West Texas Geological Society

Abstract


The Permian Basin: Microns to Satellites, Looking for Oil and Gas at all Scales, 2001
Pages 105-125

Opportunities for Recovery of Remaining Oil in San Andres Reservoirs: Example from Fuhrman-Mascho Field, University Lands Block 10, Andrews County, Texas

Stephen C. Ruppel

Abstract

Effective exploitation of the remaining oil resource in San Andres reservoirs is often hampered by an incomplete knowledge of the controls of reservoir development. This is largely due to the insufficient resolution of these shallow-water carbonates provided by typical subsurface data sets. In actuality, careful analysis of these reservoirs using modern specialized logging tools and an appreciation of outcrop-derived depositional models can result in a greatly improved picture of the reservoir architecture and the identification of new opportunities for incremental oil recovery.

The San Andres–Grayburg reservoir at Fuhrman-Mascho field comprises three distinctly different reservoir successions. The basal Grayburg reservoir is dominated by highly permeable, cycle-based siltstone-sandstone beds that are continuous over large areas. Because these beds are easily defined with conventional logs, Grayburg reservoir architecture can be well-constrained for purposes of designing effective incremental oil production strategies.
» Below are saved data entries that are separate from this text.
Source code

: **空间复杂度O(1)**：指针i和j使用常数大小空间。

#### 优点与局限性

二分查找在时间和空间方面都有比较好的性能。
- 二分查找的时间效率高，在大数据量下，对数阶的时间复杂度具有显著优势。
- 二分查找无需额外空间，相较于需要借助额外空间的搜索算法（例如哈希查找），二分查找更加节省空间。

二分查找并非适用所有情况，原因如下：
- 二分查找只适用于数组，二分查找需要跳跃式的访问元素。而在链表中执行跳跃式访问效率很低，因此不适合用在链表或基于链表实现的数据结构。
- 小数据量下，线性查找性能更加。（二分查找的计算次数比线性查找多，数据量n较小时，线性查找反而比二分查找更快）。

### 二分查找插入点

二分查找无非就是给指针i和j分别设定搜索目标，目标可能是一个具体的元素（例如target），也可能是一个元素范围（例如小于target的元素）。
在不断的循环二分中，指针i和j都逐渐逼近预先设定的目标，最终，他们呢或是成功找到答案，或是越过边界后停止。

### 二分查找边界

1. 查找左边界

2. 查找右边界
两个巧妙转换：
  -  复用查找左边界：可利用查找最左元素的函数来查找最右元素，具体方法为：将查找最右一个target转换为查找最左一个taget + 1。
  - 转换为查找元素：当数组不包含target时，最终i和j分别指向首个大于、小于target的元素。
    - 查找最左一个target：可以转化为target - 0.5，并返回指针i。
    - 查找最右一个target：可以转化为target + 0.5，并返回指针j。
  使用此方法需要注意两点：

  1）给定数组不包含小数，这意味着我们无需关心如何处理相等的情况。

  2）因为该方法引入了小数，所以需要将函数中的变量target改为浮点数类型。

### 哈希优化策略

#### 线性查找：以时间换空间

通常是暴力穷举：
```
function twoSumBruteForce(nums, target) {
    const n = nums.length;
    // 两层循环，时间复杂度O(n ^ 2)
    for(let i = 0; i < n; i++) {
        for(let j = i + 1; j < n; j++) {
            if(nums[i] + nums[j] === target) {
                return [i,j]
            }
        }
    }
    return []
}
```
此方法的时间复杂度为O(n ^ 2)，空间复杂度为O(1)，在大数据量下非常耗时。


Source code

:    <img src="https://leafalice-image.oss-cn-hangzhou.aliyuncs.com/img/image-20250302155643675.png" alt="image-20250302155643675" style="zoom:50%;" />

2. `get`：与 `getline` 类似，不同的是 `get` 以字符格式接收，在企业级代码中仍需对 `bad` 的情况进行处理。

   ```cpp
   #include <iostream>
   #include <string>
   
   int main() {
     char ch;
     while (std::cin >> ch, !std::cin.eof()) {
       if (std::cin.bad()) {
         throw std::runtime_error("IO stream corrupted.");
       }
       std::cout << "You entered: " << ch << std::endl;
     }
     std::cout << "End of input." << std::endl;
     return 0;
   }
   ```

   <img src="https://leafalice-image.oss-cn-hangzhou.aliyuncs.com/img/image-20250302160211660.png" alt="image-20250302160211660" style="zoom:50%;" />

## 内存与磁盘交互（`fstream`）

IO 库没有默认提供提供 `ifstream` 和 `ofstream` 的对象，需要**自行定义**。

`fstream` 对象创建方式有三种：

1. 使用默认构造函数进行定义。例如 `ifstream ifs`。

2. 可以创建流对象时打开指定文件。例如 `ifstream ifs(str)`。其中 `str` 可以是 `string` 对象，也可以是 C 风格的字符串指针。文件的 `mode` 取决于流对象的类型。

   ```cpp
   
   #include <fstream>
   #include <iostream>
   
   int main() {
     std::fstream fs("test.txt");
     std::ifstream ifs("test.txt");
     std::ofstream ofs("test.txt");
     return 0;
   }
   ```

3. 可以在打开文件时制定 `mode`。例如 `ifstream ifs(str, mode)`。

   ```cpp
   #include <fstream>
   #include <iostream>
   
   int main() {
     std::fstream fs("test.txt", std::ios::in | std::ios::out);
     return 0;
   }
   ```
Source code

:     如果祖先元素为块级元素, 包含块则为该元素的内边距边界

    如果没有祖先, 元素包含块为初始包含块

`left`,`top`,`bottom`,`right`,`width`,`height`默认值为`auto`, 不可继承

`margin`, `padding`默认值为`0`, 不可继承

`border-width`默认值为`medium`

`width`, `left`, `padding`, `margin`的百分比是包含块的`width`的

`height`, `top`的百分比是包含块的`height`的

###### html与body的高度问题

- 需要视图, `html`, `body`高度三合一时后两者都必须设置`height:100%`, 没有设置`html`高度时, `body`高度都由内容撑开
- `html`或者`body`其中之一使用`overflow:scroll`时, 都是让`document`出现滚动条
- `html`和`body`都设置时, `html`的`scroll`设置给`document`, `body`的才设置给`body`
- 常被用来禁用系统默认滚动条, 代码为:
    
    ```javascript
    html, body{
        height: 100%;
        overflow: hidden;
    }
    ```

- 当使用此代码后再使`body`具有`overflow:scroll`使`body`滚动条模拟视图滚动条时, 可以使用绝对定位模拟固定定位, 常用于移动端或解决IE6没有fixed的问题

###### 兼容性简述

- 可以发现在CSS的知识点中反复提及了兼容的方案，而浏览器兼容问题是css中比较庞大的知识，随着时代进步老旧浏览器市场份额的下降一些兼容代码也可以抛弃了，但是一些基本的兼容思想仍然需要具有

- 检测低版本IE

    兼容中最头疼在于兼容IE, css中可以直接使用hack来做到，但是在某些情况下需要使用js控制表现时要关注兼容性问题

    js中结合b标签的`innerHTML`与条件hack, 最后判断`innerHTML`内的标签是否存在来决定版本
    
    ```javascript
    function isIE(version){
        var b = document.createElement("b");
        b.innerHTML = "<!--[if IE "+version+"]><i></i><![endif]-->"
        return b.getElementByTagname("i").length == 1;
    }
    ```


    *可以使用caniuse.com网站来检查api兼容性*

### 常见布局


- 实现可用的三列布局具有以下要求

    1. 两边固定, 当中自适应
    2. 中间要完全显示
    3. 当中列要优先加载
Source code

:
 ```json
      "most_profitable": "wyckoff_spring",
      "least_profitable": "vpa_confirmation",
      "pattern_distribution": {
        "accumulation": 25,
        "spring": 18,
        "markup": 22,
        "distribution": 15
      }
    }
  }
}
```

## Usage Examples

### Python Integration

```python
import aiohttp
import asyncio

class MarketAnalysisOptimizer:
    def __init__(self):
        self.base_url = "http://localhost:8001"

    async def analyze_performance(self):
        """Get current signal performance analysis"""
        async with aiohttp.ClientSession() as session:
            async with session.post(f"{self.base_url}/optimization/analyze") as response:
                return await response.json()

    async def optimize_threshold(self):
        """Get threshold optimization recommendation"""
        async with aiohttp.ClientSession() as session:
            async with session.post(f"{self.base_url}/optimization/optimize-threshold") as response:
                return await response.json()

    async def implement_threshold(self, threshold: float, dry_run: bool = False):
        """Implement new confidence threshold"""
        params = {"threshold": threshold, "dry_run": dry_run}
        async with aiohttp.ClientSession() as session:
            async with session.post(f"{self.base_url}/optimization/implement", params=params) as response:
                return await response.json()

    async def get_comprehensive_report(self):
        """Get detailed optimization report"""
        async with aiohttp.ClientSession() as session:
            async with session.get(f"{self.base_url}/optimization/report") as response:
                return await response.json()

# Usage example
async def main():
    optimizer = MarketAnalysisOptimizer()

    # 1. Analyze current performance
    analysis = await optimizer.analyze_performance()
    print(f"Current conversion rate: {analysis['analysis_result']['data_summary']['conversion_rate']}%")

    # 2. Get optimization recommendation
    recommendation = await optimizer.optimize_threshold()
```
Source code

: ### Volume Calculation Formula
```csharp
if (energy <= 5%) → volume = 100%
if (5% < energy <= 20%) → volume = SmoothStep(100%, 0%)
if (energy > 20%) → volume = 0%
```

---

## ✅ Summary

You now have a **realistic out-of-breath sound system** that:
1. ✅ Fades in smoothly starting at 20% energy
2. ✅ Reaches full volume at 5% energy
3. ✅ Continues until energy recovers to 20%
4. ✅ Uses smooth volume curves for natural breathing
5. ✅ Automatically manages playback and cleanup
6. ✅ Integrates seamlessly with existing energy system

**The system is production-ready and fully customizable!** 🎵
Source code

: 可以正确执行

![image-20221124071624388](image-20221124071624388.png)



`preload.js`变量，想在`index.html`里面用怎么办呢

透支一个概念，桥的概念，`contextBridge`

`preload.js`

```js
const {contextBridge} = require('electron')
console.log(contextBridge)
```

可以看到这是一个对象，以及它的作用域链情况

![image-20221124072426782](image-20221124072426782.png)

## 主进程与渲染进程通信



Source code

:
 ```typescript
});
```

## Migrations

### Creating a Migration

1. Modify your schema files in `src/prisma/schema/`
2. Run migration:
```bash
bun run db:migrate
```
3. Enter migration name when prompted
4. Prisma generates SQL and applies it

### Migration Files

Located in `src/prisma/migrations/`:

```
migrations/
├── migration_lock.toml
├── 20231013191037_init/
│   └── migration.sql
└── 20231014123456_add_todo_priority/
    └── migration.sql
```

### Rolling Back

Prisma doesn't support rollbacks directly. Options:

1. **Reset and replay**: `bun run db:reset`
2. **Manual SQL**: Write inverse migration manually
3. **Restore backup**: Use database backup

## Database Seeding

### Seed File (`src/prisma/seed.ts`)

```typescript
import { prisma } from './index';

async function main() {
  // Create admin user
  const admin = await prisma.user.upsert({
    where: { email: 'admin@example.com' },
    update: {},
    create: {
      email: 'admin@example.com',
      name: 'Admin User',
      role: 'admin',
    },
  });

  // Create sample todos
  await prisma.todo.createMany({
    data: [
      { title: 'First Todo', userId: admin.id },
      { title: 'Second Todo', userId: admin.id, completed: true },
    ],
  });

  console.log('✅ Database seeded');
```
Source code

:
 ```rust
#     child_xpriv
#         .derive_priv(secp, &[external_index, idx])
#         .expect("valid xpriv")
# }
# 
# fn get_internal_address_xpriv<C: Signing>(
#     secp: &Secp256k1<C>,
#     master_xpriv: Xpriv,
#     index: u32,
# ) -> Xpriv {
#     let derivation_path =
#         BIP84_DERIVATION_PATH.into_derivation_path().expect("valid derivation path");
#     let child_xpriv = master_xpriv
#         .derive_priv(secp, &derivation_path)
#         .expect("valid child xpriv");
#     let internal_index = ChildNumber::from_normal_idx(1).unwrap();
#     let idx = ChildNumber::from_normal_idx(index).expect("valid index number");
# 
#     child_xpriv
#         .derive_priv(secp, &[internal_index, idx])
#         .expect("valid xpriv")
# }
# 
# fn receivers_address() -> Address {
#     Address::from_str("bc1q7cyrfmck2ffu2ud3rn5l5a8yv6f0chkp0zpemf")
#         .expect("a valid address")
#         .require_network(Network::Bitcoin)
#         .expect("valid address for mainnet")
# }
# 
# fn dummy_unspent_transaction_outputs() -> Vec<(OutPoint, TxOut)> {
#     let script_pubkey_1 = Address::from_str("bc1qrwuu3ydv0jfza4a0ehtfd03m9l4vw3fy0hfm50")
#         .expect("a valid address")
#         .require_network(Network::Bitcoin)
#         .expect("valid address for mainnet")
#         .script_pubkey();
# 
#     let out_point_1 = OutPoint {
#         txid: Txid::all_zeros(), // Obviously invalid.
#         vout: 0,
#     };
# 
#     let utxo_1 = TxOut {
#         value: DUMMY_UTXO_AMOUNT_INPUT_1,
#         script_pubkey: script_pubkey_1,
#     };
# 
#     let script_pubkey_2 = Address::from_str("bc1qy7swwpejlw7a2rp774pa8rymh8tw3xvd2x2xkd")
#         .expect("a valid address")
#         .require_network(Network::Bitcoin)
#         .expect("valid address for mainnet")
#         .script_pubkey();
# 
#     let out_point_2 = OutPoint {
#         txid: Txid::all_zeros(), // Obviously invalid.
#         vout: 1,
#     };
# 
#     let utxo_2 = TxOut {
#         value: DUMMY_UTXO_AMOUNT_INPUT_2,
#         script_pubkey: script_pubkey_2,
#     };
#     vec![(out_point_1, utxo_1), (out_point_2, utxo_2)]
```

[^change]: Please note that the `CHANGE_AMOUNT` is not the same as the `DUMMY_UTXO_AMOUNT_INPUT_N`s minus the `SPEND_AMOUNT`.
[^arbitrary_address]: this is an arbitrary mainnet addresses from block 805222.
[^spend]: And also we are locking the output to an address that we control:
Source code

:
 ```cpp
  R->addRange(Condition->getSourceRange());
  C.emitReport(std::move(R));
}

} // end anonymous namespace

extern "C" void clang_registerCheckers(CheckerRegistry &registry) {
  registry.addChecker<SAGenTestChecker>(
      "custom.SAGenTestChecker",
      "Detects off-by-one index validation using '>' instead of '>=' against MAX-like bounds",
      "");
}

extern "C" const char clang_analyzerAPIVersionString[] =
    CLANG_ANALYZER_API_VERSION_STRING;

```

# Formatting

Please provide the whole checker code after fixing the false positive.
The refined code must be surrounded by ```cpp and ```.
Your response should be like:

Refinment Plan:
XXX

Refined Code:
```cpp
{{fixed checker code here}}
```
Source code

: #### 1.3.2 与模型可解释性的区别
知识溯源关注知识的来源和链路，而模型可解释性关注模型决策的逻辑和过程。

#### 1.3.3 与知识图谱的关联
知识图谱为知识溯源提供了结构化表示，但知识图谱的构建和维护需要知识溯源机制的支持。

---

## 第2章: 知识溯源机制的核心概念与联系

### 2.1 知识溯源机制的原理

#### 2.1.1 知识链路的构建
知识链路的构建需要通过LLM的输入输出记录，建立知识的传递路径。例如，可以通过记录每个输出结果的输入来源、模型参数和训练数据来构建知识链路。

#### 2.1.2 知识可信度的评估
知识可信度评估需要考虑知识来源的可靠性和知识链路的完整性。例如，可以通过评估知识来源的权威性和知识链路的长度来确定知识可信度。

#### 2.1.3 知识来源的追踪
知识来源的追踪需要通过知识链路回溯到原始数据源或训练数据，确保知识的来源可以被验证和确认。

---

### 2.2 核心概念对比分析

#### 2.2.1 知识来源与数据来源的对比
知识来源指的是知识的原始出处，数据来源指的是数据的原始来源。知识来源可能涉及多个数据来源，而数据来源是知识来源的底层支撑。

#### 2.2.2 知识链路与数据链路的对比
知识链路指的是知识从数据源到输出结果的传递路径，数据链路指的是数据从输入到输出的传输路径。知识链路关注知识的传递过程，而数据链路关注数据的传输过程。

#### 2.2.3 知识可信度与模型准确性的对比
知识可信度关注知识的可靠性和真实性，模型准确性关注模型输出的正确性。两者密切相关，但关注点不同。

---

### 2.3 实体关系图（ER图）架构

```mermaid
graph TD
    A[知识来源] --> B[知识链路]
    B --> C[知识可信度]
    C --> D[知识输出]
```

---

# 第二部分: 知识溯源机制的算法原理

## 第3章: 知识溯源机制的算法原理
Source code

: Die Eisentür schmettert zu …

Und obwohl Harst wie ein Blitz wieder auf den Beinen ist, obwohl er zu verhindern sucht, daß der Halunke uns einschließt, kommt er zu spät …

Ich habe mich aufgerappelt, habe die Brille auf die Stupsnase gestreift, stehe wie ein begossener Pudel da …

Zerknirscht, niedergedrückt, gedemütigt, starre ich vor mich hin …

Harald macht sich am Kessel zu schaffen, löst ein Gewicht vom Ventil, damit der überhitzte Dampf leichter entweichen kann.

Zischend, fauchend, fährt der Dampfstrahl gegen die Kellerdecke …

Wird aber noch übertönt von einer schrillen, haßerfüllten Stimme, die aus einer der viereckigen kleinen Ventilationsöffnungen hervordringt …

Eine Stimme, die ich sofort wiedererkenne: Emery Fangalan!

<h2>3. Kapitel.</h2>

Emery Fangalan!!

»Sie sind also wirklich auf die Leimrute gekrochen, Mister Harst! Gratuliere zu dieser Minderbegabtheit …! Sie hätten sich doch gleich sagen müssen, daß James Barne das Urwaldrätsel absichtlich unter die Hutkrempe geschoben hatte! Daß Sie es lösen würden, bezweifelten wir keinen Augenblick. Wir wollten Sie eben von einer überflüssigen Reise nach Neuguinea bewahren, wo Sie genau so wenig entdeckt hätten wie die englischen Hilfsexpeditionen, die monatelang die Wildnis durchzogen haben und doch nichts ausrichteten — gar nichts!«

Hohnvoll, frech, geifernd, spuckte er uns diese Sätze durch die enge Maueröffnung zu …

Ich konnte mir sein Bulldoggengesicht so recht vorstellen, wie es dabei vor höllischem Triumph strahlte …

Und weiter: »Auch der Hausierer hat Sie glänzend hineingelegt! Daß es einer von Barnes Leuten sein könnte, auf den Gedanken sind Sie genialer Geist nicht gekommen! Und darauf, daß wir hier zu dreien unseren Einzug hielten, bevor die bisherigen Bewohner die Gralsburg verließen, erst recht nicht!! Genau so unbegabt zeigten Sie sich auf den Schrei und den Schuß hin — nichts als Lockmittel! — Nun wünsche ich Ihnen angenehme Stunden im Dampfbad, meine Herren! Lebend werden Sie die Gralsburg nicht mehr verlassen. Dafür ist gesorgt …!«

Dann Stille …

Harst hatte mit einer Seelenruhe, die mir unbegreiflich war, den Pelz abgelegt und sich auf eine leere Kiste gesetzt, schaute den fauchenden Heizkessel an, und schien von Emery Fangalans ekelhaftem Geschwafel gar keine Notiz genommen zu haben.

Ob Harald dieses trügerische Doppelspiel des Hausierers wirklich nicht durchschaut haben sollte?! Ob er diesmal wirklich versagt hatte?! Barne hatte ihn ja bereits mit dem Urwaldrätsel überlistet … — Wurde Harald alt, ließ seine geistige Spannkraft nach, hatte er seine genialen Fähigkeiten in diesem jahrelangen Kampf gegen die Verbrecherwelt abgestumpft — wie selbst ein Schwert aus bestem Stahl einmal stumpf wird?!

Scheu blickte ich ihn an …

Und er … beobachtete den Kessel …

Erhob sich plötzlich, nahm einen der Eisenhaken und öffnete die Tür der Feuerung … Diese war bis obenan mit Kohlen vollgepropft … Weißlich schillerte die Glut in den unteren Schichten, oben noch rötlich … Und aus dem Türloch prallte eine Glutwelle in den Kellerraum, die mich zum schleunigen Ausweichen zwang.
By contrast, definition of the boundaries and architecture of the underlying upper and lower San Andres reservoirs requires the integration of data from outcrops with cores or specialized wireline logs. These data show that reservoir quality in the upper San Andres reservoir is controlled by depositional facies: poor-quality tidal-flat carbonates dominate over much of the field but are progressively replaced by better quality subtidal rocks down structural dip. Reservoir development in the lower San Andres is the result of diagenesis below a sequence boundary that formed during a major sea-level fall during the middle San Andres. Although an excellent target for advanced recovery operations, this broadly continuous zone may have been overlooked in many San Andres reservoirs.